Written instruction - Count how many lines in the items below contain the string "name", matching case exactly, and reply with only that number.

───── Record extracts ─────

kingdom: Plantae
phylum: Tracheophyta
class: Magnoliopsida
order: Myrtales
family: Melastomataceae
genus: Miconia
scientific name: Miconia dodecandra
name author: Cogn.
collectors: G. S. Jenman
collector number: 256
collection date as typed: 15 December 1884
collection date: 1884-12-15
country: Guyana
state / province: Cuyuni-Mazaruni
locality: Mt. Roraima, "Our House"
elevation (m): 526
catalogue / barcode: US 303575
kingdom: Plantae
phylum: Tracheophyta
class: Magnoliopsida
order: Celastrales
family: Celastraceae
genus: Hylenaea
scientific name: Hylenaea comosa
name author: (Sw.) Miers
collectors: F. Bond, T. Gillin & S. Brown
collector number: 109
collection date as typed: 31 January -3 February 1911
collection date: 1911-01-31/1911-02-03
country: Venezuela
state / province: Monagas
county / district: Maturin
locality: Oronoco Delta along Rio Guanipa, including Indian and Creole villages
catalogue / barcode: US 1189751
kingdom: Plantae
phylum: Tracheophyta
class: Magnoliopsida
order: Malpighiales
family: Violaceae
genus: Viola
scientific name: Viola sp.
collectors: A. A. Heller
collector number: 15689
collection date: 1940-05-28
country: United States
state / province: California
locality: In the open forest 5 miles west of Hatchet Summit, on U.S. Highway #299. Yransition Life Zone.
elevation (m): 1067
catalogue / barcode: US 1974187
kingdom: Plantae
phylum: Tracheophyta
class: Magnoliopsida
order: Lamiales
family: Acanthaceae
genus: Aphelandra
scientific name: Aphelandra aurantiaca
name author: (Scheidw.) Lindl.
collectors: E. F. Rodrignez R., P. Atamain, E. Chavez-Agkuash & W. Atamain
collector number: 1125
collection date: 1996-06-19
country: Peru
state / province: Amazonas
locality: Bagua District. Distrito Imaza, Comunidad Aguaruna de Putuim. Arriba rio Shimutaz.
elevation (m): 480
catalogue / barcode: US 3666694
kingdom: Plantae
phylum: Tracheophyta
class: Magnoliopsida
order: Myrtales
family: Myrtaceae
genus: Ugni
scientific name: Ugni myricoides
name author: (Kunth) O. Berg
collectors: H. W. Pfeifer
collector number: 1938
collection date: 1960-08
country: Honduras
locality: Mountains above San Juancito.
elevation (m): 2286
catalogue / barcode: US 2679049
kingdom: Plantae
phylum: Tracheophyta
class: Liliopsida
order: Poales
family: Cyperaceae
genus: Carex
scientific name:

─────

Output for this exercise - 10